I am so excited to say we are now a family of 5!No, our TV isn't broken. Yes, we know what causes it. Yes, it was extremely planned.
We are so excited to be expanding the family again. This picture is the exact way I feel. This baby has been prayed for, and seeing the second line on that test was an answer to my many prayers. It has been a rough road getting here and I could not be more thankful. The heartbreak and disappointment month after month after month had done things to my heart and my faith. I felt like less of a woman because my body had rebelled against me, putting up a fight to allow my family to expand again. The endless tests, the handfuls of supplements, the temperature taking, all of it was enough to drive me mad. I went through a time when I got mad at God, and acted like a little spoiled child admittedly. I couldn't understand why and I still don't but I finally came back around like a little kid after a tantrum. I prayed every single day for this little baby and the afternoon after my pinning ceremony they were answered. I could not possibly be happier.
This pregnancy is already standing out as extremely different, and somewhat difficult, compared to Roxas and Lucy. The first huge difference is we will not be finding out the gender! I never thought I would be able to handle the anticipation of not finding out. I am pleasantly surprised to find I am enjoying it. Since we already have all of the stuff for either boy or girl I feel like we are already prepared pretty well and I'm not too flustered about it. I like the idea of getting that huge surprise of the doctor announcing "It's a..." in that moment. We won't be sharing our name choices either so you will all be surprised like we will be!
The other difference that is proving extremely hard for me to handle is the sickness. I had to go and brag to the doc about how "I barely get sick with my pregnancies. I feel fantastic, totally normal!" I am paying dearly for those words. For the past two weeks I've been the sickest I've ever been and it doesn't look like it will be letting up. I have been surviving on whatever I can convince my stomach to hold on to which isn't much. I tried every trick in the book from accupressure bands to gingerale (which I hate) with no relief. I finally caved to my family requests that I call the doc. The nurse told me I needed to go to the ER and be checked out. So after work, yup I am just that stubborn, I headed downstairs and got checked into the ER. The doctor agreed that I needed some help. I was very dehydrated and the big concern was the baby having enough fluid around it. They gave me two liters of fluid and some anti-nausea medicine. They also performed my first ultrasound. The tech wasn't one of the helpful ones and barely showed me anything, and she didn't print a picture either, so I was kind of bummed. I did get to see the little blob with a flickering heart for a few seconds though. Everything looked fine with baby. They did find several ovarian cysts which didn't surprise me much.Those cysts are my nemesis, the cause of all my heartache and frustration. It's a genetic curse that I truly hope I do not pass on.

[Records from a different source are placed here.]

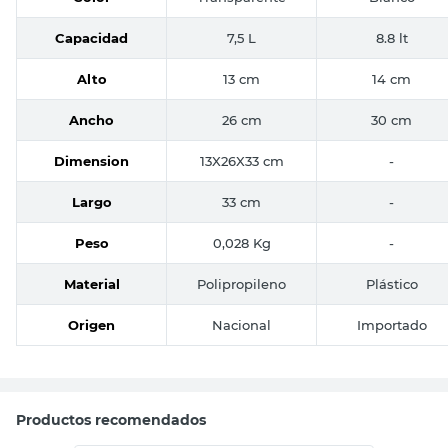
Capacidad
7,5 L
8.8 lt
Alto
13 cm
14 cm
Ancho
26 cm
30 cm
Dimension
13X26X33 cm
-
Largo
33 cm
-
Peso
0,028 Kg
-
Material
Polipropileno
Plástico
Origen
Nacional
Importado
Productos recomendados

After all that fluid I was feeling a bit better. Not back to 100% but I'm at least not as bad. I listened to the doctor and took off of work the next day to try to rest and push as much fluid as I can. Of course it would be the day that it snows for the first time in nearly 30 years and I didn't get to go out and play in the snow as much as I wish I could have. Instead I stayed tucked away inside with my blanket, a cup of 7-up and a bowl of plain rice.
Even though I'm feeling like death, I am still so excited to be able to experience pregnancy again, and most likely for the last time. Even with life as crazy as it is with the two kids and my new career and all that, I am trying hard to savor whatever I can and enjoy this time.
This new year is going to bring so much change to our lives and I can't wait. I will be taking my NCLEX exam this month and then I will begin my career as a real Registered Nurse. I can't believe it's so close. For years I had dreamed of this day and it seemed so far away.
I am also kind of terrified. There are moments when the kids are trying to kill each other and I have just had it where I wonder what on Earth I just got myself into. I wonder if I can survive. I wonder if we will be able to do it. I just keep reminding myself it's all going to be fine and things will work out one way or another. It's an insane ride and I just have to hold on tight.